Mas as previsões de Chávez a esse respeito foram completamente erráticas.

“Quando chegar 2014, estaremos produzindo 4 milhões de barris de petróleo”, disse Chávez em 2012. Mas na verdade, o que aconteceu foi que, desde então, a produção de petróleo venezuelana diminuiu em 1,20 mbd.

Em 2014, a produção foi de 3 milhões de barris por dia e caiu para 1,15 milhão no terceiro trimestre de 2018, segundo a mídia Dinero. Esse ano fechou com uma produção de 2,8 milhões.

Depois Chávez fez previsões sobre 2019: “Em 2019 estaremos produzindo 4 milhões de barris de petróleo”, disse ele na entrevista.

Mas neste 2019 a queda da produção de petróleo na Venezuela não pode ser detida e está abaixo de um milhão de barris.

Desde a chegada de Hugo Chávez à presidência da República, em 1998, com um pico de produção em 1998 de 3,1 milhões de barris por dia, a Venezuela agora produz menos de 1 milhão de barris.

Para um país que em 2015 registrou uma concentração de 90% de suas exportações no setor de petróleo, uma queda desse tipo na produção representa um golpe significativo à sua estabilidade econômica.

Soberania alimentar

Chávez também fez previsões sobre os alimentos, que sempre foi um problema devido à excessiva dependência do exterior. “Em 2019, teremos soberania alimentar. Estamos importando hoje, se excluirmos o trigo que não é produzido aqui, 20% dos alimentos que consumimos. Mas deverá chegar a 100% (produção).”

O problema da falta de alimentos na Venezuela hoje é talvez o caso mais emblemático do fracasso do modelo chavista de governo e suas políticas.

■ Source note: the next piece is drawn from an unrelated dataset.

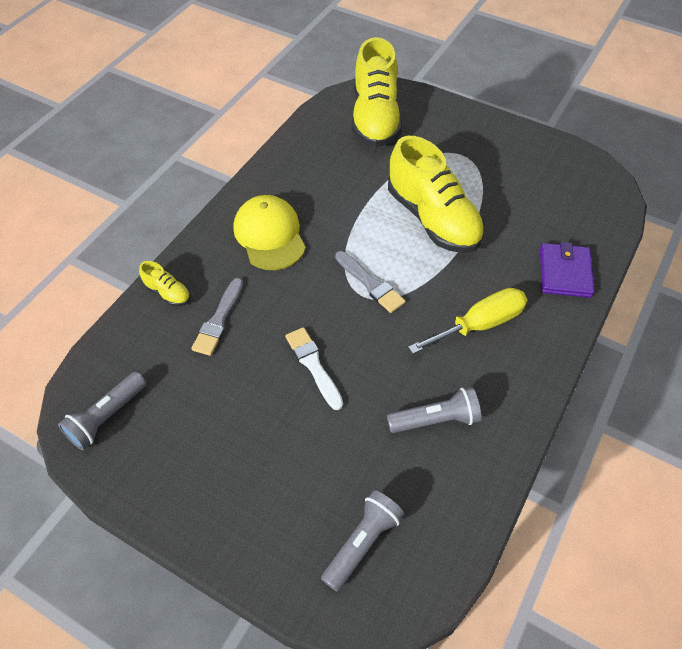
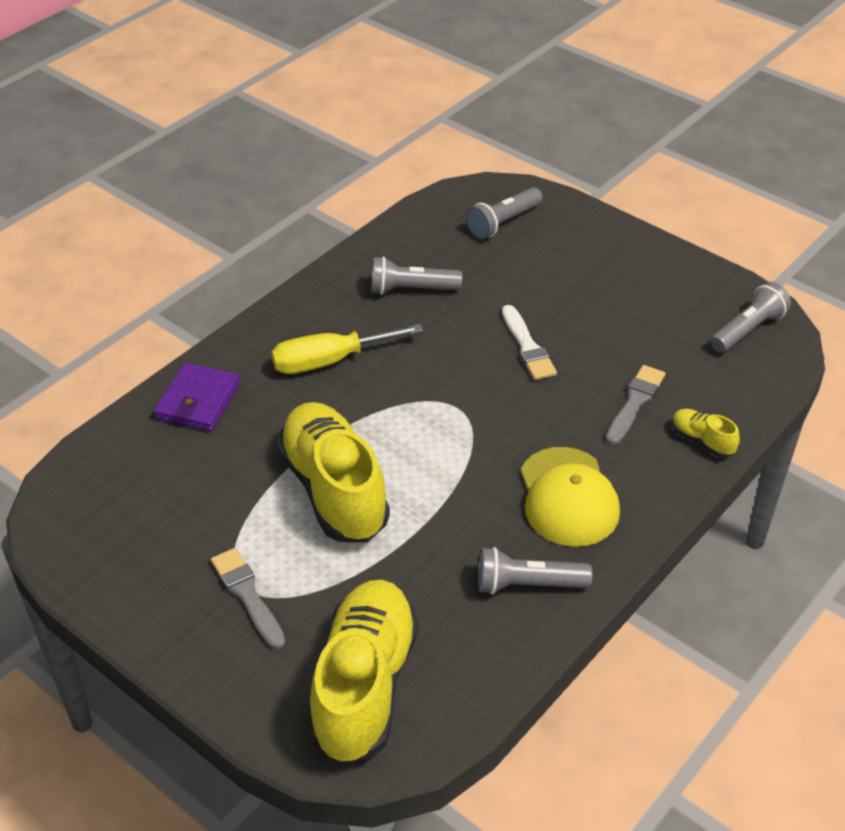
camera: 170 degrees left, 10 degrees down
(292, 178) = (527, 584): none -> grey flashlight
(370, 284) = (444, 419): grey brush -> grey brush (247, 595)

A Pesquisa sobre Condições de Vida na Venezuela (Encovi) realizada pelas universidades de maior prestígio do país, revelou em 2018 que 64% dos venezuelanos haviam perdido cerca de 11 kg de peso entre 2016 e 2017, devido à acelerada deterioração do consumo de alimentos na quantidade e qualidade necessárias, sendo crianças e mulheres as mais afetadas, perderam uma média de 11 quilos em um ano devido à falta de comida.

“As pessoas estão morrendo de fome. O peso médio da população é menor ano após ano. Essa é uma medida real de uma crise profunda”, disse Philippe Waechter, economista-chefe da empresa de administração Ostrum AM (uma afiliada da Natixis IM), de acordo com El Mundo.

Além disso, com uma hiperinflação de 1.600.000%, a grande maioria da população não tem dinheiro suficiente para suas despesas mais básicas.

Os próximos seis anos

“Eu fico empolgado quando penso nos próximos seis anos. Tudo isso nós podemos fazer no socialismo. Democracia”, disse Chávez no final da entrevista.

No entanto, Chávez gradualmente destruiu as instituições democráticas venezuelanas com seu socialismo do século XXI.

Aproveitando sua popularidade, ele redesenhou as instituições venezuelanas à sua vontade, promoveu o culto de si mesmo, cooptou o judiciário, amordaçou a imprensa e perseguiu a oposição.

Nicolás Maduro deu continuidade ao trabalho de Chávez e seu socialismo, a ponto de hoje quase 60 dos países mais importantes do mundo não reconhecerem Maduro e reconhecer Juan Guaidó como o único presidente legítimo da Venezuela e seus esforços para devolver o país ao canal democrático através da cessação da usurpação do regime no poder, a criação de um governo de transição e a realização de eleições livres.